With the glass in this slightly lowered position, close the door and use an 8mm feeler gauge to check the distance between the rubber roof seal and the line on the tape. Starting with the front, turn the adjustment screw, if necessary, to achieve a distance of 8 mm. Repeat for the rear. The adjustment screws for front and rear are accessed through the gap between the outer door skin and the glass, along the window track, down several inches. Clockwise lowers the glass, counterclockwise raises it.
Once the adjustment is correct, reconnect the window switch and move the window up and down several times. With the glass raised, disconnect the switch, close the door, and re-check the adjustment. When all is set properly, remove the tape from the glass and proceed to the tension (“Y”) adjustment, which is the tilt in and out.

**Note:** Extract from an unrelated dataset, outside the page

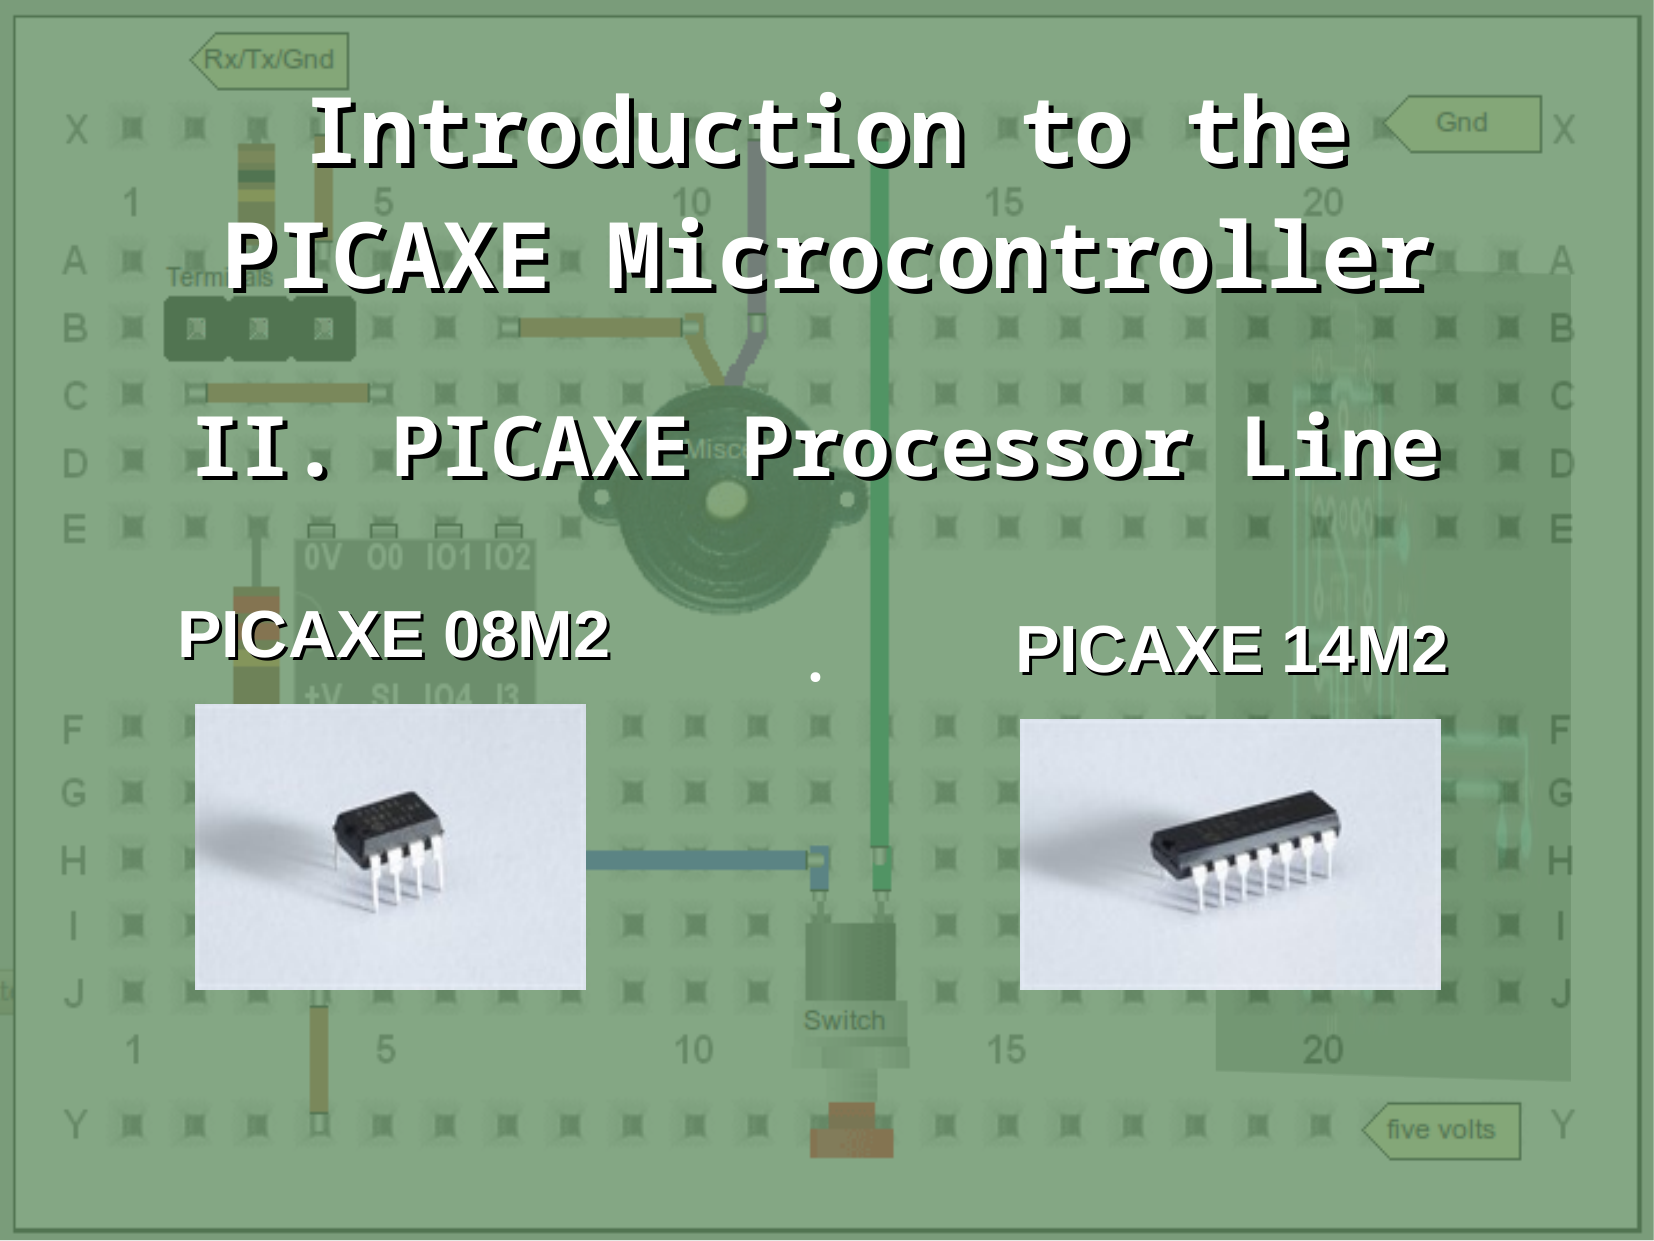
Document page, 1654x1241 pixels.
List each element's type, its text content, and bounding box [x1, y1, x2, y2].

Reconnect the window switch and move the glass a few millimeters below the short stroke position so it does not move up when closing the front door. Disconnect the switch and close the door. Measure the distance near the rear corner of the glass from the inside of the window glass (1) to the inner edge of the groove in the top sealing frame (A) using a feeler gauge (3) as shown. For the 207 Coupe, the dimension is 2 to 3 mm, while for the cabriolet the dimension is 6 to 7 mm. If adjustment is necessary, open the front door and place the concentric wrench on the adjustment screw (7) and locking bolt (6). Note that this is also accessible without removing the inner door panel by removing the door-mounted lamp (E17/19 for example) by prying at the rear.
Loosen the locking nut while holding the adjustment screw steady, then turn the adjustment screw, clockwise to move the top of the glass outwards (-), and counter-clockwise to move the glass inwards (+). Once the adjustment is correct, hold the adjustment screw steady and tighten the locking bolt to 9 Nm. You’ll be opening and closing the door a few times as you make this adjustment.

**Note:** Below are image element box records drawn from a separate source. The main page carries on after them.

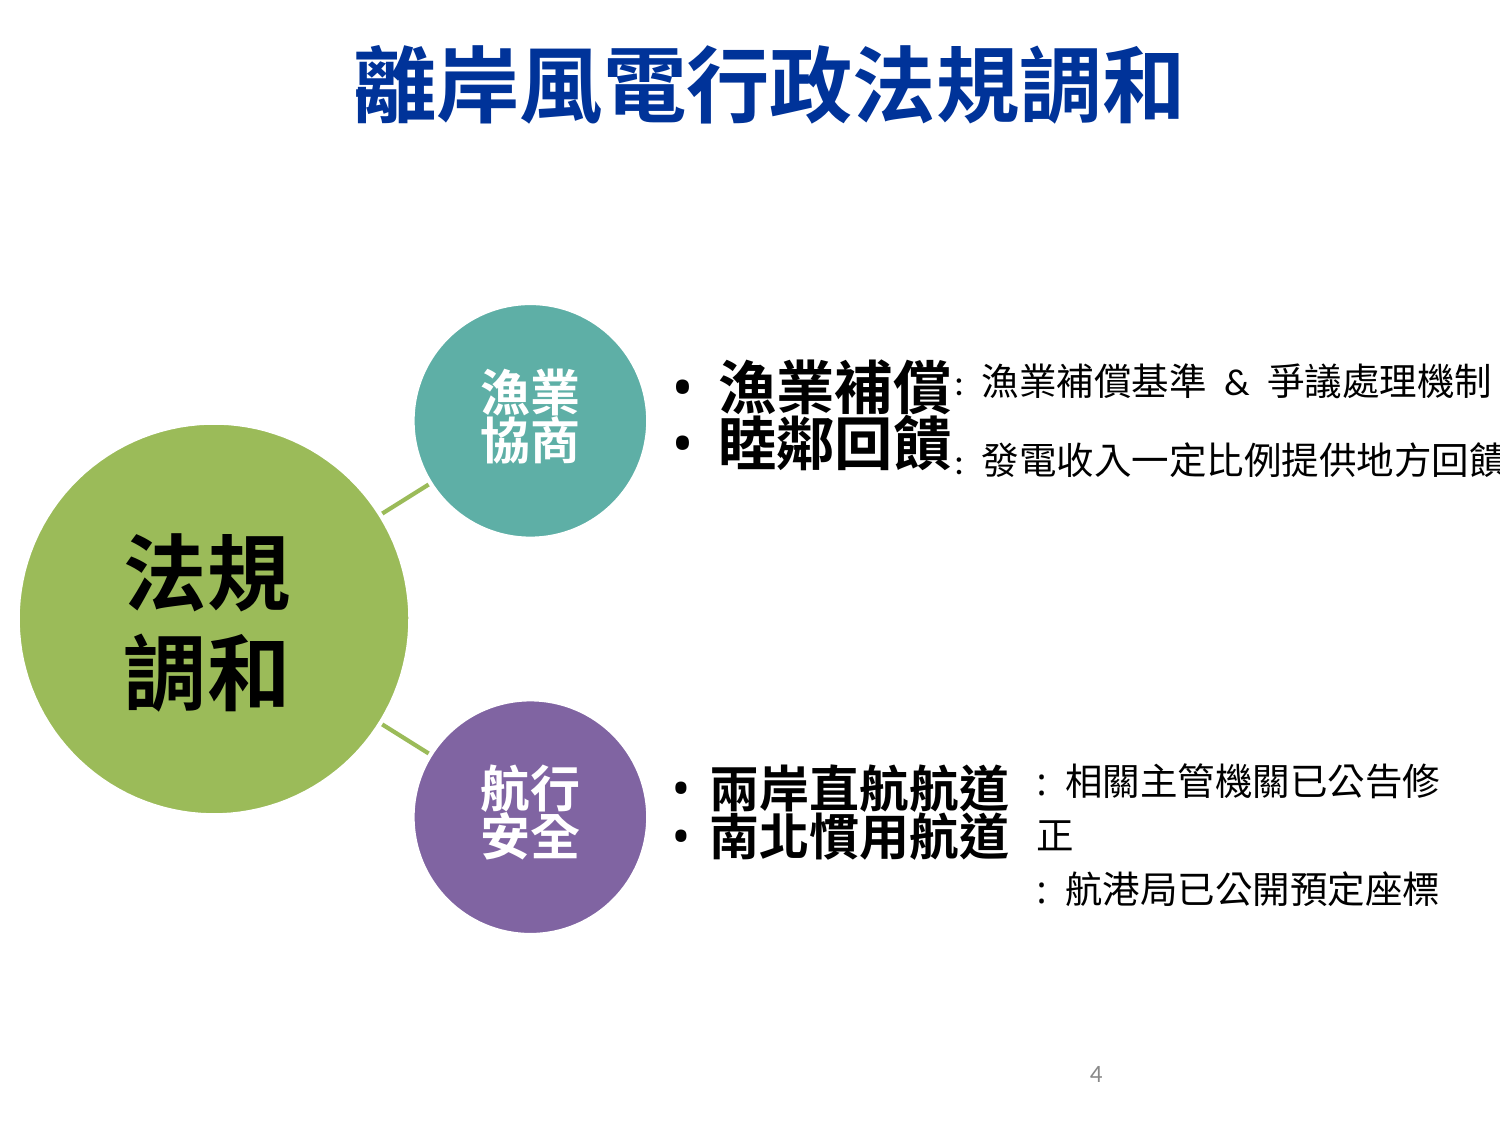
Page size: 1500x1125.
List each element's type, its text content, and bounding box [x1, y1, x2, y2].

text_box [17, 422, 411, 816]
text_box 離岸風電行政法規調和 [159, 29, 1381, 150]
text_box : 漁業補償基準 & 爭議處理機制 : 發電收入一定比例提供地方回饋 [939, 316, 1500, 492]
text_box 漁業補償 睦鄰回饋 [671, 303, 1026, 539]
text_box 漁業 協商 [412, 303, 649, 539]
text_box 4 [1074, 1042, 1426, 1103]
text_box 兩岸直航航道 南北慣用航道 [671, 699, 1026, 936]
text_box : 相關主管機關已公告修正 : 航港局已公開預定座標 [1021, 741, 1483, 866]
text_box 航行 安全 [412, 699, 649, 936]
text_box 法規 調和 [107, 512, 307, 730]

If you feel the adjustment screw is starting to get tight, stop! It only moves so much, and forcing it will strip the threads. If this happens, the wedge shim (4) on the rear of the window lifter mechanism must be adjusted to get enough range for the screw. Loosen the bolt (5) and move the shim up to move the glass outwards and down for inwards. Retighten the bolt (9 Nm) and repeat the adjustment screw procedure.
The last step is to adjust the rear window glass to meet the front window glass, if necessary. Close both side windows completely and check dimensions “c” and “d”. The dimension specification is 9 to 10 mm for both. If this needs adjustment, there’s a fairly involved procedure to follow, detailed in WIS document AR67.30-P04200-05EA.
We hope this introduction to movable glass adjustment to address wind and water leaks has been informative and helpful. By its nature, the process is somewhat complex and, thankfully, rarely needed. We chose the 207 E-Class model because this process is very typical of these adjustments, but each model has its own specific dimensions, settings and procedures, so please consult WIS to find the ideal method to use for the vehicle at hand.